Granted, interaction between people and brands is a little different – but the philosophy is the same. I recently heard a quote that rang true in my life:
I’d rather have 4 quarters than 100 pennies.
This quote was referring to the amounts of friendships we cultivate – I’d rather have 4 close friends than 100 acquaintances. Our feelings about social media should be the same! I’d rather have 500 fans of my page who are connected to my brand – and want to be connected – than 2,000 likes who are there just watching, but not connecting.
If I had spent my time at the networking event talking with other owners about their businesses, asking them questions about their goals and desires, maybe I would have made some valuable connections. If, instead of awkwardly throwing the “like” card down on the table after an interaction, I had discussed with them why I enjoyed what they had to say, I would have cultivated real connection and started a real relationship. How much more beneficial would my time have been then!?
When thinking about social media in the days to come, I urge you to think of these points in planning your posts and interactions:
- Social media is not a storefront. If you spend your time on social media shouting from the rooftops that you have widgets on sale buy one get one free, you will lose your audience. They’ll tune out and know that you have widgets, but not feel any connection to you. Use social media as a communication tool and not as a store front.

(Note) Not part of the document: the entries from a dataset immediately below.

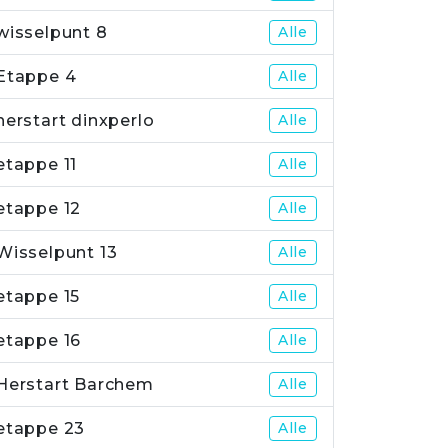
wisselpunt 8
Alle
Etappe 4
Alle
herstart dinxperlo
Alle
etappe 11
Alle
etappe 12
Alle
Wisselpunt 13
Alle
etappe 15
Alle
etappe 16
Alle
Herstart Barchem
Alle
etappe 23
Alle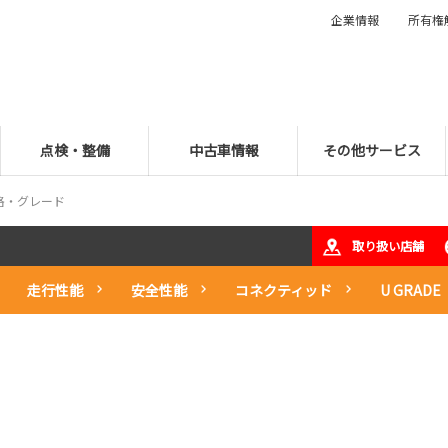
企業情報
所有権
点検・整備
中古車情報
その他サービス
格・グレード
取り扱い店舗
走行性能
安全性能
コネクティッド
U GRADE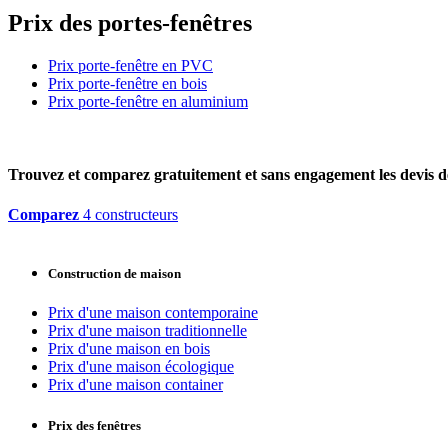
Prix des portes-fenêtres
Prix porte-fenêtre en PVC
Prix porte-fenêtre en bois
Prix porte-fenêtre en aluminium
Trouvez et comparez
gratuitement
et
sans engagement
les devis d
Comparez
4 constructeurs
Construction de maison
Prix d'une maison contemporaine
Prix d'une maison traditionnelle
Prix d'une maison en bois
Prix d'une maison écologique
Prix d'une maison container
Prix des fenêtres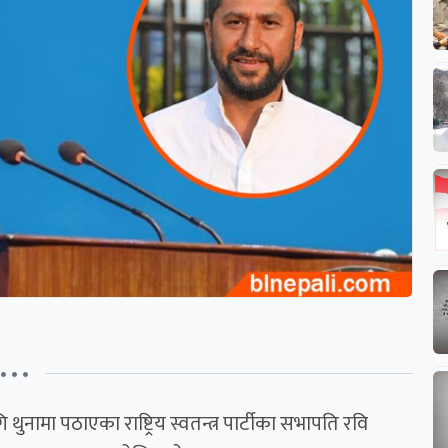
• • •
ि थुनामा पठाएका राष्ट्रिय स्वतन्त्र पार्टीका सभापति रवि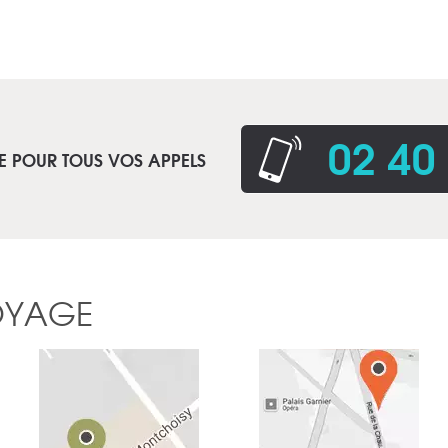
02 40
E POUR TOUS VOS APPELS
OYAGE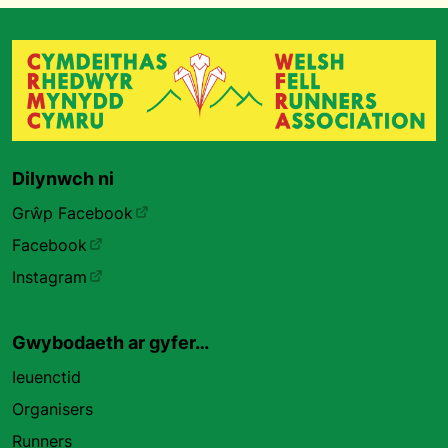
Dilynwch ni
Grŵp Facebook
Facebook
Instagram
Gwybodaeth ar gyfer…
Ieuenctid
Organisers
Runners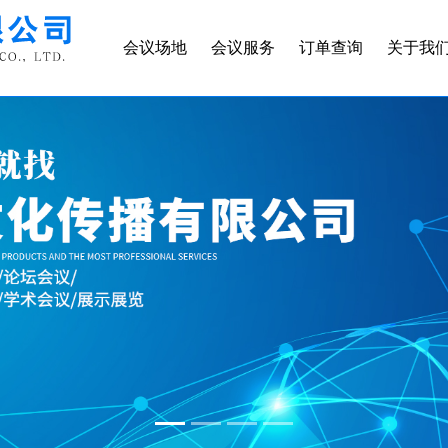
会议场地
会议服务
订单查询
关于我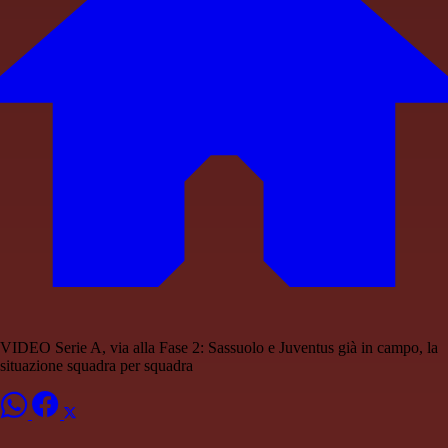
VIDEO Serie A, via alla Fase 2: Sassuolo e Juventus già in campo, la
situazione squadra per squadra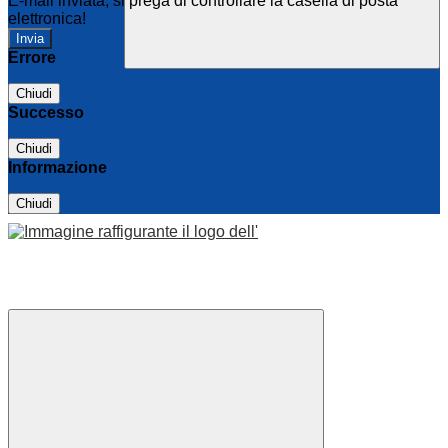
E-mail inviata, si prega di controllare la casella di posta
elettronica!
Errore
Chiudi
Successo
Chiudi
Informazione
Chiudi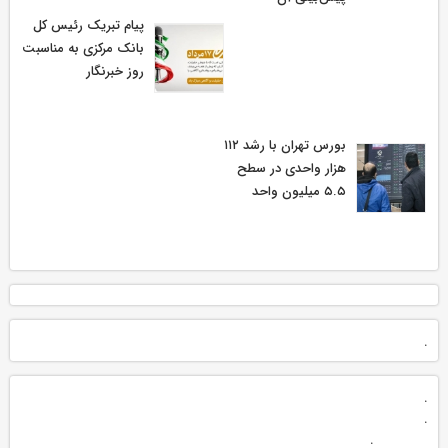
پیام تبریک رئیس کل
بانک مرکزی به مناسبت
روز خبرنگار
بورس تهران با رشد ۱۱۲
هزار واحدی در سطح
۵.۵ میلیون واحد
.
.
.
.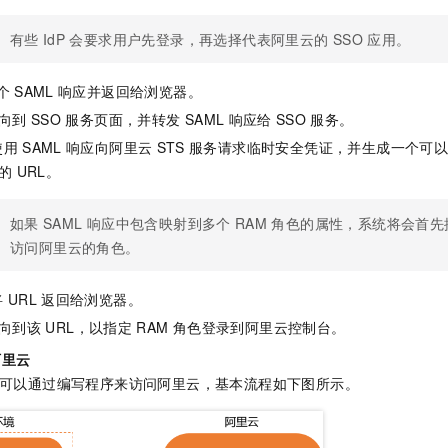
一个 AI 助手
即刻拥有 DeepSeek-R1 满血版
超强辅助，Bol
在企业官网、通讯软件中为客户提供 AI 客服
多种方案随心选，轻松解锁专属 DeepSeek
有些
IdP
会要求用户先登录，再选择代表阿里云的
SSO
应用。
个
SAML
响应并返回给浏览器。
向到
SSO
服务页面，并转发
SAML
响应给
SSO
服务。
使用
SAML
响应向阿里云
STS
服务请求临时安全凭证，并生成一个可
的
URL。
如果
SAML
响应中包含映射到多个
RAM
角色的属性，系统将会首先
访问阿里云的角色。
将
URL
返回给浏览器。
向到该
URL，以指定
RAM
角色登录到阿里云控制台。
阿里云
可以通过编写程序来访问阿里云，基本流程如下图所示。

- Remember you’re dealing with people. Post content that your customers find interesting. Put things out there that they want to read. Better yet, connect them with people and make them feel like they’re sitting in front of you when they’re alone on their computer or scrolling through their feed on their phones.
- Crave the connection. Find out how to inspire feeling with your social media. It can be as simple as something that they do like and want to see, or even better, something they want to interact with. Ask your customers a question they’ll want to answer that’ll be feedback you can use in your business.
- Don’t just talk – listen. You know that friend who always talks about himself and never gives anyone else a chance to get a word in edgewise? Yeah, that guy sucks just as much on social media as he does in real life. Spend time listening and responding. Make social media a conversation – not a commercial.
What’s something you can do to succeed more with your social media? I’d love to hear some successes and failures you’ve witness (or created)!